Creating A Web Api With Golang

Sep 10, 2016 09:03 · 563 words · 3 minute read golang development

I had a chance for the first time in a while to write some Go. I was writing a simple web API that allowed a user to login with JWT. This blog post is going to be about some of the challenges I faced along the way. I also want to give some shout outs to other blogs that helped me get it written.

The IDE

First let’s start with the IDE. Golang has a great page with all the IDEs that it uses here. I choose LiteIDE because I remembered using it before and it being full featured as well as simple. I can not stress how refreshing it’s simplicity is. I could run tests, compile, and do most things pretty much with push button out of the box. And to boot it is all open source and cross platform compatible. Considering my experiences recently with trying to find a good IDE for JavaScript with built in debugging and test running capabilities this invigorated me. The one thing that I wished happened better was documentation, code navigation, and code completion. Anyone that has used IntelliJ for Java can attest to how powerful the tooling can be in Java. Golang is a strongly typed language with great documentation. I can only imagine that Google has some incredible tools for dealing with with these problems.

The documentation

If you haven’t had a chance to use Go before you are in luck. The documentation and the community are both great. One problem that I was trying to solve was finding a good protocol for encrypting and decrypting passwords. A quick google search showed some great results including this and this. Both led to a pretty seamless password storage process that I felt comfortable with.

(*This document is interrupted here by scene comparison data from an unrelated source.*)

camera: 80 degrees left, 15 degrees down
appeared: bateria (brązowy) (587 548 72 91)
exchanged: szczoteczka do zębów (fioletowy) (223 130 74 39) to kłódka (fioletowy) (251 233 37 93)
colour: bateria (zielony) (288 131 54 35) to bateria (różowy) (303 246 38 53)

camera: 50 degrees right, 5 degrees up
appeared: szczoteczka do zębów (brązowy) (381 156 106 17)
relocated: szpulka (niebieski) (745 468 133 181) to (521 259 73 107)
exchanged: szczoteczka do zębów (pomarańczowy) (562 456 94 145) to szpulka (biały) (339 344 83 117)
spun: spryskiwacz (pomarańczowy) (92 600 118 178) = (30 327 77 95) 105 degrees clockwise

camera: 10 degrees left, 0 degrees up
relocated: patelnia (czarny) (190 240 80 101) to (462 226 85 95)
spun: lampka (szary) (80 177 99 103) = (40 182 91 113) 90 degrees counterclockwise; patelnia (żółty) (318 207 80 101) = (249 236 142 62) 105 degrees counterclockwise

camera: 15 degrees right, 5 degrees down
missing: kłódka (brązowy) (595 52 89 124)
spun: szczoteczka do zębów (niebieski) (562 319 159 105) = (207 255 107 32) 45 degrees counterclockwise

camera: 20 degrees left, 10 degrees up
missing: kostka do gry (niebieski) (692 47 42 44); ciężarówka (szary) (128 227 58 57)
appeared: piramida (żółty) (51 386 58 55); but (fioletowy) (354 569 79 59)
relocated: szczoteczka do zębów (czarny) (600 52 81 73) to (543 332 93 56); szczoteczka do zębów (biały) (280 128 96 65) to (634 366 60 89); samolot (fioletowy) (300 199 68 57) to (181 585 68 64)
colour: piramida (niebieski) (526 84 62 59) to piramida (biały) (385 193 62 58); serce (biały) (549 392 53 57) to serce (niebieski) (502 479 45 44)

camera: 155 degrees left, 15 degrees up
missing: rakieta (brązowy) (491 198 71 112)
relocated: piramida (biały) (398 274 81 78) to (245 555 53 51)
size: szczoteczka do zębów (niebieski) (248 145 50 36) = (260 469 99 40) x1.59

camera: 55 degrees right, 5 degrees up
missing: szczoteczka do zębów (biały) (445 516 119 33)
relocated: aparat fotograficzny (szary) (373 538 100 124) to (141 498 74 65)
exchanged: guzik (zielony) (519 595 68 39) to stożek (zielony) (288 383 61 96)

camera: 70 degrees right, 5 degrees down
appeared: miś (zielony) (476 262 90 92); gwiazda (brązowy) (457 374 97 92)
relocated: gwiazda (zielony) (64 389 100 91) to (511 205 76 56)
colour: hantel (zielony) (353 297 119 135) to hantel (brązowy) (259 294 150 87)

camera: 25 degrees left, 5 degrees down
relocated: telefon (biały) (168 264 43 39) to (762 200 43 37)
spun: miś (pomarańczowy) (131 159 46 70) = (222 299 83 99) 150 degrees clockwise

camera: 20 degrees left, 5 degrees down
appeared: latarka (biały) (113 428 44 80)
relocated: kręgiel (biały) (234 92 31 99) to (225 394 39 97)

Writing a web service in Go

Writing the web service reminded me of writing a web server in NodeJS. The syntax is clean. You can switch between a functional and procedural style pretty easily. The one thing that can be a blessing or a curse is the types. The types are better than Scala, but still they are types. After spending some time writing web services in Node you get comfortable without types. Don’t get me wrong. Types are great if not essential for big projects and teams. But there has been interesting work in Clojure and JavaScript for types that are optional and only there when you need them.

One nice little perk from the project

One thing that I did that I found easier than most projects was write a full end to end test for the web server. The basic script was as follows.

go get
go build -o /tmp/app
/tmp/app &
PID=$!
go test
echo "killing the app pid: $PID"
kill $PID

Now here go shines beautifully. The test would simply fire up an http client make some requests on a health_check URL I built into the API. The output looked like this.

$ time ./build.sh test
testing the app
2016/08/27 14:15:40 listening on 0.0.0.0:8080
PASS
ok      _/path/to/app   0.003s
killing the app pid: 32440
./build.sh test  1.26s user 0.15s system 124% cpu 1.136 total

It was pretty nice to have a full stack test that ran so quickly. Notice that the 1.26s comes from starting up the app. The tests ran rather quickly.

Wrap up

Overall I rather enjoyed Go. I’m definitely going to explore it more.